**Work instructions:** What is needed is an exact repeat of the lines from the line containing "What are Loan Terms?" through the final line of the entries below, and nothing else.

───── Data shown ─────

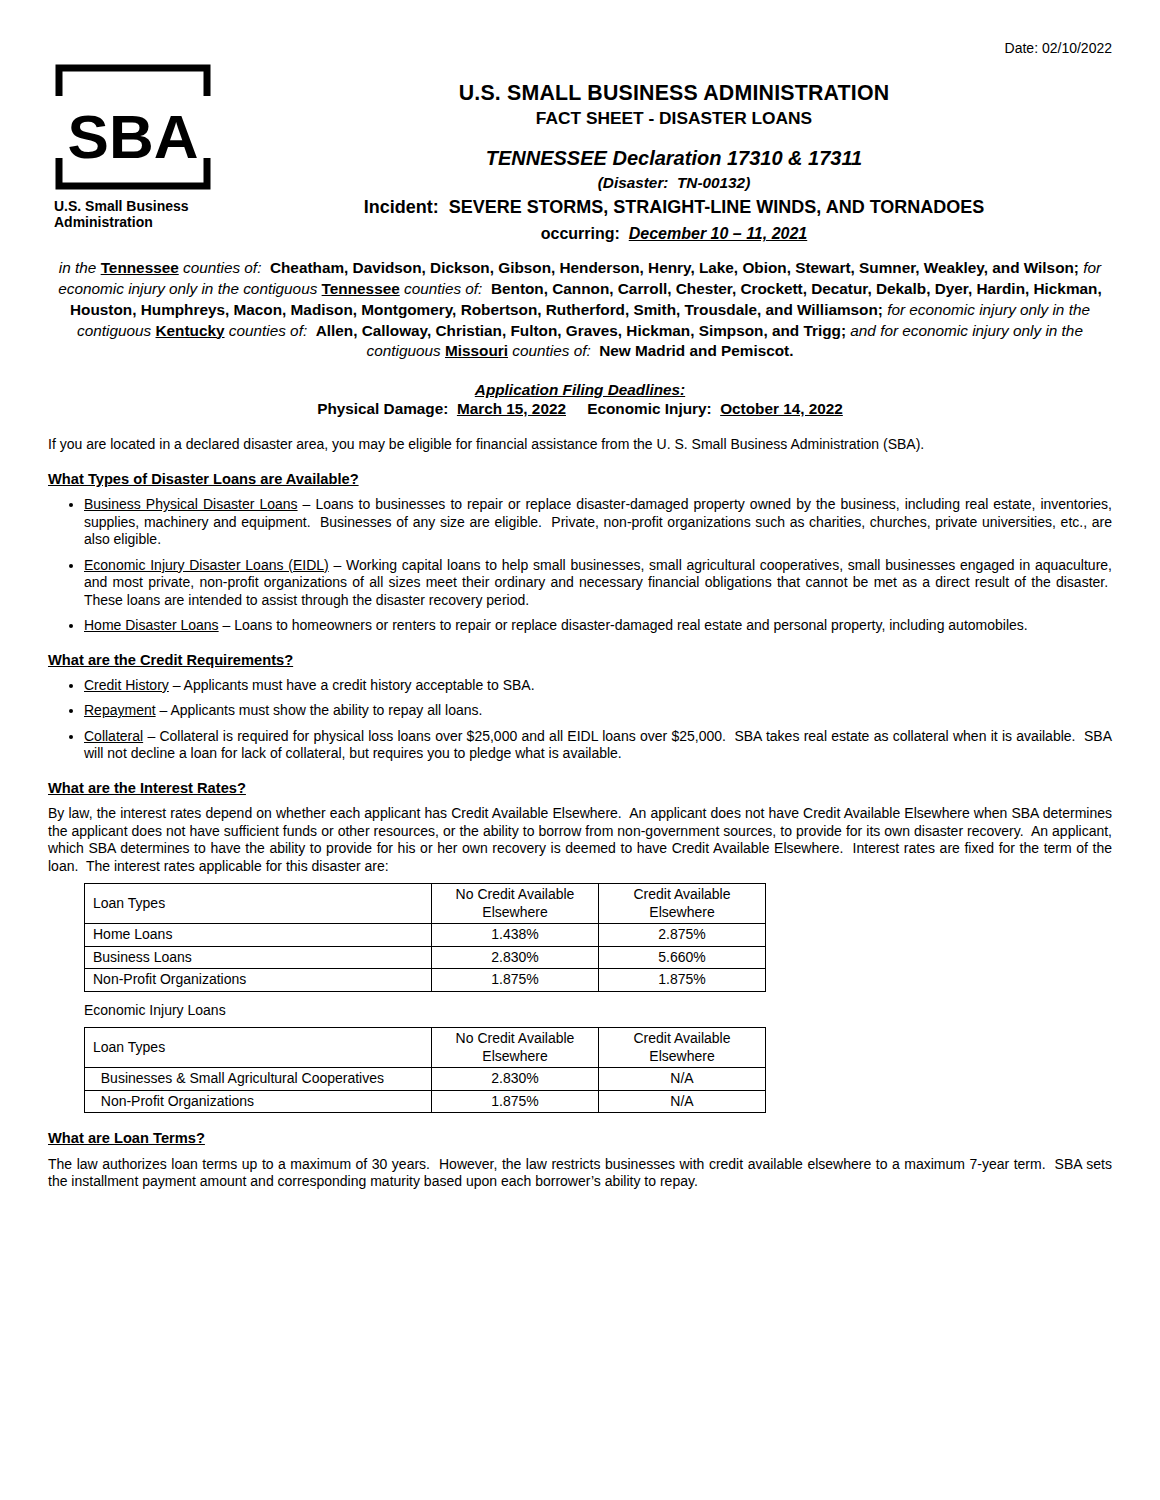Date: 02/10/2022
SBA
U.S. Small Business
Administration
U.S. SMALL BUSINESS ADMINISTRATION
FACT SHEET - DISASTER LOANS
TENNESSEE Declaration 17310 & 17311
(Disaster: TN-00132)
Incident: SEVERE STORMS, STRAIGHT-LINE WINDS, AND TORNADOES
occurring: December 10 – 11, 2021
in the Tennessee counties of: Cheatham, Davidson, Dickson, Gibson, Henderson, Henry, Lake, Obion, Stewart, Sumner, Weakley, and Wilson; for economic injury only in the contiguous Tennessee counties of: Benton, Cannon, Carroll, Chester, Crockett, Decatur, Dekalb, Dyer, Hardin, Hickman, Houston, Humphreys, Macon, Madison, Montgomery, Robertson, Rutherford, Smith, Trousdale, and Williamson; for economic injury only in the contiguous Kentucky counties of: Allen, Calloway, Christian, Fulton, Graves, Hickman, Simpson, and Trigg; and for economic injury only in the contiguous Missouri counties of: New Madrid and Pemiscot.
Application Filing Deadlines:
Physical Damage: March 15, 2022 Economic Injury: October 14, 2022
If you are located in a declared disaster area, you may be eligible for financial assistance from the U. S. Small Business Administration (SBA).
What Types of Disaster Loans are Available?
Business Physical Disaster Loans – Loans to businesses to repair or replace disaster-damaged property owned by the business, including real estate, inventories, supplies, machinery and equipment. Businesses of any size are eligible. Private, non-profit organizations such as charities, churches, private universities, etc., are also eligible.
Economic Injury Disaster Loans (EIDL) – Working capital loans to help small businesses, small agricultural cooperatives, small businesses engaged in aquaculture, and most private, non-profit organizations of all sizes meet their ordinary and necessary financial obligations that cannot be met as a direct result of the disaster. These loans are intended to assist through the disaster recovery period.
Home Disaster Loans – Loans to homeowners or renters to repair or replace disaster-damaged real estate and personal property, including automobiles.
What are the Credit Requirements?
Credit History – Applicants must have a credit history acceptable to SBA.
Repayment – Applicants must show the ability to repay all loans.
Collateral – Collateral is required for physical loss loans over $25,000 and all EIDL loans over $25,000. SBA takes real estate as collateral when it is available. SBA will not decline a loan for lack of collateral, but requires you to pledge what is available.
What are the Interest Rates?
By law, the interest rates depend on whether each applicant has Credit Available Elsewhere. An applicant does not have Credit Available Elsewhere when SBA determines the applicant does not have sufficient funds or other resources, or the ability to borrow from non-government sources, to provide for its own disaster recovery. An applicant, which SBA determines to have the ability to provide for his or her own recovery is deemed to have Credit Available Elsewhere. Interest rates are fixed for the term of the loan. The interest rates applicable for this disaster are:
| Loan Types | No Credit Available Elsewhere | Credit Available Elsewhere |
| Home Loans | 1.438% | 2.875% |
| Business Loans | 2.830% | 5.660% |
| Non-Profit Organizations | 1.875% | 1.875% |
Economic Injury Loans
| Loan Types | No Credit Available Elsewhere | Credit Available Elsewhere |
| Businesses & Small Agricultural Cooperatives | 2.830% | N/A |
| Non-Profit Organizations | 1.875% | N/A |
What are Loan Terms?
The law authorizes loan terms up to a maximum of 30 years. However, the law restricts businesses with credit available elsewhere to a maximum 7-year term. SBA sets the installment payment amount and corresponding maturity based upon each borrower’s ability to repay.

─────

**Solution to this problem:**
What are Loan Terms?
The law authorizes loan terms up to a maximum of 30 years. However, the law restricts businesses with credit available elsewhere to a maximum 7-year term. SBA sets the installment payment amount and corresponding maturity based upon each borrower’s ability to repay.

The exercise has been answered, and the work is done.